Saved entries:
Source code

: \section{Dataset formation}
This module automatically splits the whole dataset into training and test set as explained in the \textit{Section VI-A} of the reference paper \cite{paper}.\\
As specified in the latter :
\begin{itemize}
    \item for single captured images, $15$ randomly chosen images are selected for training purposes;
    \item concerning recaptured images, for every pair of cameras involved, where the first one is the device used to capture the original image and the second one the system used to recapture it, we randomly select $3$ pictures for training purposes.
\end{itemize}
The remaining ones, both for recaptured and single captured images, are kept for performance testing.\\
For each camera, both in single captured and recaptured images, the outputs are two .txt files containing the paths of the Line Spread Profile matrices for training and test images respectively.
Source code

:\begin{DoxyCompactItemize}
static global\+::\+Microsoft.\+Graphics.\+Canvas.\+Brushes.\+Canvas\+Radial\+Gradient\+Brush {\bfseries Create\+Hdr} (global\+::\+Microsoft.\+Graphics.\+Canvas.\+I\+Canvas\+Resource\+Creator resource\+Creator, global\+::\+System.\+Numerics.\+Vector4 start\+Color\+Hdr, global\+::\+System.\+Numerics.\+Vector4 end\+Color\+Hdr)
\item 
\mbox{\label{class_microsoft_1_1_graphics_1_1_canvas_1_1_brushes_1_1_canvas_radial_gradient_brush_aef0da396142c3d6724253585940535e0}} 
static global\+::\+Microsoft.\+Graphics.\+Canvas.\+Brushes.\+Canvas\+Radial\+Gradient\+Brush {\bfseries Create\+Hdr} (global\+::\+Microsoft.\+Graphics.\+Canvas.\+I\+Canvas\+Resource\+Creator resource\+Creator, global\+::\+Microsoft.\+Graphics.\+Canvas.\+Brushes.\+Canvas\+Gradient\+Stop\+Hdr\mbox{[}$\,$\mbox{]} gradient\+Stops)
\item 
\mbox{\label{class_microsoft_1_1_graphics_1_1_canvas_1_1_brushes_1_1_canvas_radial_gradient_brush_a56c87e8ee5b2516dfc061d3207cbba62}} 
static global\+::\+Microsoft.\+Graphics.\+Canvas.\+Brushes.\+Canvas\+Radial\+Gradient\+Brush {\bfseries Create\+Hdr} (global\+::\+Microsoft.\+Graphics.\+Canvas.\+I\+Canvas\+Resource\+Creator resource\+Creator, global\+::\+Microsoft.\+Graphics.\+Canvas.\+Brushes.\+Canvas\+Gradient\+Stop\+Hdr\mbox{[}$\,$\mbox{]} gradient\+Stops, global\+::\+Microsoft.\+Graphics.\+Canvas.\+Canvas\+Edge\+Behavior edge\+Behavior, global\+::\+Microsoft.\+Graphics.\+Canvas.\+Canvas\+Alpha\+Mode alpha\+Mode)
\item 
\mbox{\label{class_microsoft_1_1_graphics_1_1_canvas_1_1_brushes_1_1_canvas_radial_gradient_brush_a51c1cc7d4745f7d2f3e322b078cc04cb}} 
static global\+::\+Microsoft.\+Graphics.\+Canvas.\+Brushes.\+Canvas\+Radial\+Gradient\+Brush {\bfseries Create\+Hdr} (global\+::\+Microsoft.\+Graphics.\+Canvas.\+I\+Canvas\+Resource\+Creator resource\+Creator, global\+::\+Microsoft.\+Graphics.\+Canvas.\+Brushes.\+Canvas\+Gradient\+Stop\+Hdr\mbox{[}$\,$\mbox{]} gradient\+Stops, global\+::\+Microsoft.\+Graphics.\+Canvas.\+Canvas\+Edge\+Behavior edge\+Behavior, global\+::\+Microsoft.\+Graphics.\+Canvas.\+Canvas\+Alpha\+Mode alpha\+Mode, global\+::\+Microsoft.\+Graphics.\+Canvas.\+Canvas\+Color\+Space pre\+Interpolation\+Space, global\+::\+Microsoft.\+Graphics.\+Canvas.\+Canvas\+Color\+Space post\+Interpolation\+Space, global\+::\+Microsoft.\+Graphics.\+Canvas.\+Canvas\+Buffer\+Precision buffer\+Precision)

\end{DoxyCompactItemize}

WHAT NEEDS TO BE DONE. Reproduce the data in full, exactly.

ANSWER SECTION.
Source code

: \section{Dataset formation}
This module automatically splits the whole dataset into training and test set as explained in the \textit{Section VI-A} of the reference paper \cite{paper}.\\
As specified in the latter :
\begin{itemize}
    \item for single captured images, $15$ randomly chosen images are selected for training purposes;
    \item concerning recaptured images, for every pair of cameras involved, where the first one is the device used to capture the original image and the second one the system used to recapture it, we randomly select $3$ pictures for training purposes.
\end{itemize}
The remaining ones, both for recaptured and single captured images, are kept for performance testing.\\
For each camera, both in single captured and recaptured images, the outputs are two .txt files containing the paths of the Line Spread Profile matrices for training and test images respectively.
Source code

:\begin{DoxyCompactItemize}
static global\+::\+Microsoft.\+Graphics.\+Canvas.\+Brushes.\+Canvas\+Radial\+Gradient\+Brush {\bfseries Create\+Hdr} (global\+::\+Microsoft.\+Graphics.\+Canvas.\+I\+Canvas\+Resource\+Creator resource\+Creator, global\+::\+System.\+Numerics.\+Vector4 start\+Color\+Hdr, global\+::\+System.\+Numerics.\+Vector4 end\+Color\+Hdr)
\item 
\mbox{\label{class_microsoft_1_1_graphics_1_1_canvas_1_1_brushes_1_1_canvas_radial_gradient_brush_aef0da396142c3d6724253585940535e0}} 
static global\+::\+Microsoft.\+Graphics.\+Canvas.\+Brushes.\+Canvas\+Radial\+Gradient\+Brush {\bfseries Create\+Hdr} (global\+::\+Microsoft.\+Graphics.\+Canvas.\+I\+Canvas\+Resource\+Creator resource\+Creator, global\+::\+Microsoft.\+Graphics.\+Canvas.\+Brushes.\+Canvas\+Gradient\+Stop\+Hdr\mbox{[}$\,$\mbox{]} gradient\+Stops)
\item 
\mbox{\label{class_microsoft_1_1_graphics_1_1_canvas_1_1_brushes_1_1_canvas_radial_gradient_brush_a56c87e8ee5b2516dfc061d3207cbba62}} 
static global\+::\+Microsoft.\+Graphics.\+Canvas.\+Brushes.\+Canvas\+Radial\+Gradient\+Brush {\bfseries Create\+Hdr} (global\+::\+Microsoft.\+Graphics.\+Canvas.\+I\+Canvas\+Resource\+Creator resource\+Creator, global\+::\+Microsoft.\+Graphics.\+Canvas.\+Brushes.\+Canvas\+Gradient\+Stop\+Hdr\mbox{[}$\,$\mbox{]} gradient\+Stops, global\+::\+Microsoft.\+Graphics.\+Canvas.\+Canvas\+Edge\+Behavior edge\+Behavior, global\+::\+Microsoft.\+Graphics.\+Canvas.\+Canvas\+Alpha\+Mode alpha\+Mode)
\item 
\mbox{\label{class_microsoft_1_1_graphics_1_1_canvas_1_1_brushes_1_1_canvas_radial_gradient_brush_a51c1cc7d4745f7d2f3e322b078cc04cb}} 
static global\+::\+Microsoft.\+Graphics.\+Canvas.\+Brushes.\+Canvas\+Radial\+Gradient\+Brush {\bfseries Create\+Hdr} (global\+::\+Microsoft.\+Graphics.\+Canvas.\+I\+Canvas\+Resource\+Creator resource\+Creator, global\+::\+Microsoft.\+Graphics.\+Canvas.\+Brushes.\+Canvas\+Gradient\+Stop\+Hdr\mbox{[}$\,$\mbox{]} gradient\+Stops, global\+::\+Microsoft.\+Graphics.\+Canvas.\+Canvas\+Edge\+Behavior edge\+Behavior, global\+::\+Microsoft.\+Graphics.\+Canvas.\+Canvas\+Alpha\+Mode alpha\+Mode, global\+::\+Microsoft.\+Graphics.\+Canvas.\+Canvas\+Color\+Space pre\+Interpolation\+Space, global\+::\+Microsoft.\+Graphics.\+Canvas.\+Canvas\+Color\+Space post\+Interpolation\+Space, global\+::\+Microsoft.\+Graphics.\+Canvas.\+Canvas\+Buffer\+Precision buffer\+Precision)

\end{DoxyCompactItemize}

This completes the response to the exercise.